April 21, 1996|BOB NIGHTENGALE

The Dodgers, who were considering giving the everyday left-field job to Billy Ashley, instead may have to turn again to Todd Hollandsworth.

Ashley strained his right hamstring in the first inning on Terry Pendleton's single to left field and was forced to leave the game. The Dodgers say his status is day-to-day, but he likely will be out until at least Tuesday.

"It was just a freak thing," Ashley said. "It seems like things that happen to me are all freak."

The timing is rotten for Ashley because Manager Tom Lasorda summoned Hollandsworth earlier in the day to express his disappointment in his play. The rookie is batting only .182 with one extra-base hit, but more puzzling, has committed a rash of mental blunders. He forgot how many outs there were in Chicago and then was caught stealing in the third inning Friday when the Dodgers were trying to sacrifice, snuffing a rally.

"We've been talking about a lot of things, and that's one of them," Lasorda said, when asked if Hollandsworth would be benched. "He's struggling right now, that's for sure."

Said Hollandsworth, who is now expected to receive a reprieve with Ashley's status in doubt: "I've just got to start relaxing. Once I get relaxed, I'll get locked in, but that's not happening right now. I need to be patient.

"There's no doubt in my mind I can do it. I just need to relax and build my confidence back up."


Second baseman Delino DeShields moved into a tie for the league lead with his third triple of the season in the third inning. He also has stolen seven bases without being caught, ranking second behind Brian McRae of the Chicago Cubs.

How much would it mean to DeShields to win the stolen-base title?

"It's nothing I'm shooting for," he said, "but if it comes, fine. I'd much rather be in a World Series or All-Star game.

"The thing is, I see guys running all the time when they shouldn't be running.
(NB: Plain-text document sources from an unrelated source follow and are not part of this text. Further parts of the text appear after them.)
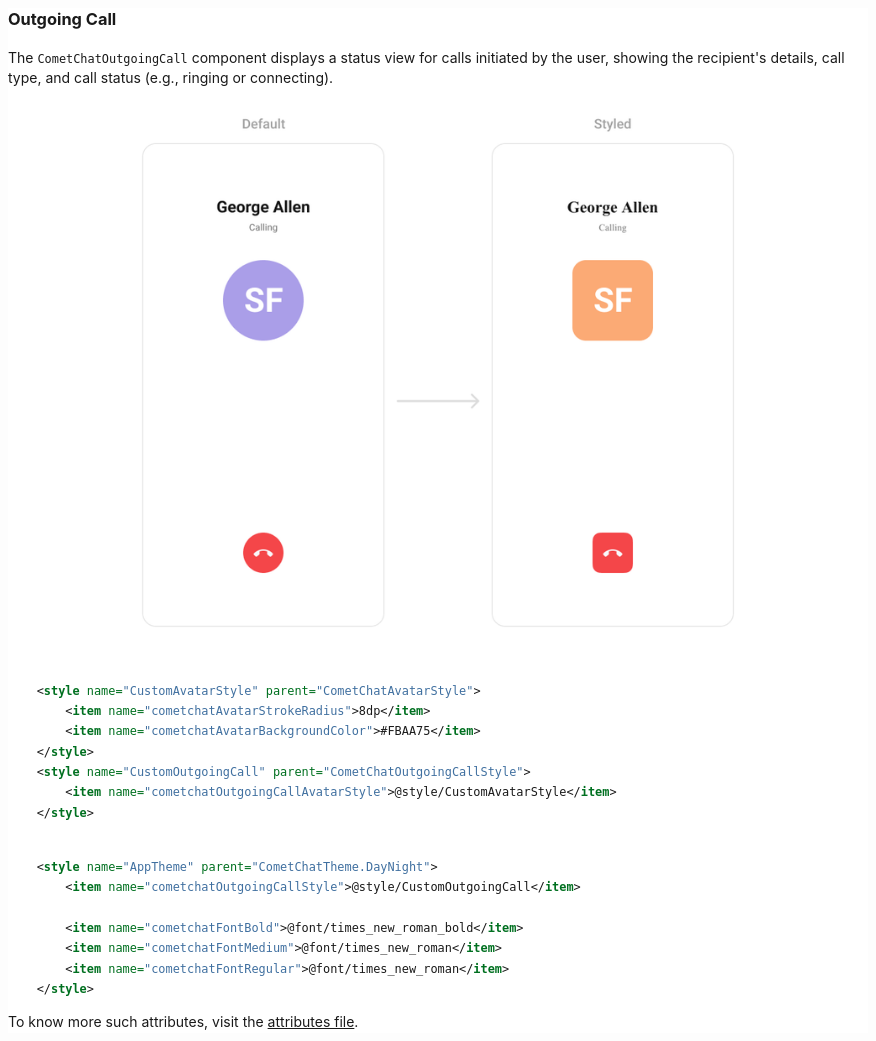 ### Outgoing Call

The `CometChatOutgoingCall` component displays a status view for calls initiated by the user, showing the recipient's details, call type, and call status (e.g., ringing or connecting).

![](../assets/outgoing_call_styling.png)

```xml title="themes.xml"

    <style name="CustomAvatarStyle" parent="CometChatAvatarStyle">
        <item name="cometchatAvatarStrokeRadius">8dp</item>
        <item name="cometchatAvatarBackgroundColor">#FBAA75</item>
    </style>
    <style name="CustomOutgoingCall" parent="CometChatOutgoingCallStyle">
        <item name="cometchatOutgoingCallAvatarStyle">@style/CustomAvatarStyle</item>
    </style>
```

```xml title="themes.xml"

    <style name="AppTheme" parent="CometChatTheme.DayNight">
        <item name="cometchatOutgoingCallStyle">@style/CustomOutgoingCall</item>

        <item name="cometchatFontBold">@font/times_new_roman_bold</item>
        <item name="cometchatFontMedium">@font/times_new_roman</item>
        <item name="cometchatFontRegular">@font/times_new_roman</item>
    </style>
```
To know more such attributes, visit the [attributes file](https://github.com/cometchat/cometchat-uikit-android/blob/v5/chatuikit/src/main/res/values/attr_cometchat_outgoing_call.xml).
When you're up by three or four runs, that's not a quality bag.

"But no matter who wins it, I know I'm one of the best base-stealers in the league."


Brett Butler, 38, is one of only 10 other players this century to have opened the season in center field at the age of 38 or older.

Only twice in history has a club won a pennant with a center fielder at least that old--Dummy Hoy for the 1901 Chicago White Sox and Doc Cramer of the 1945 Detroit Tigers.

"That's kind of scary, isn't it?" Butler cracked. "It's a good thing Fred [Claire, executive vice president] didn't know that when he signed me."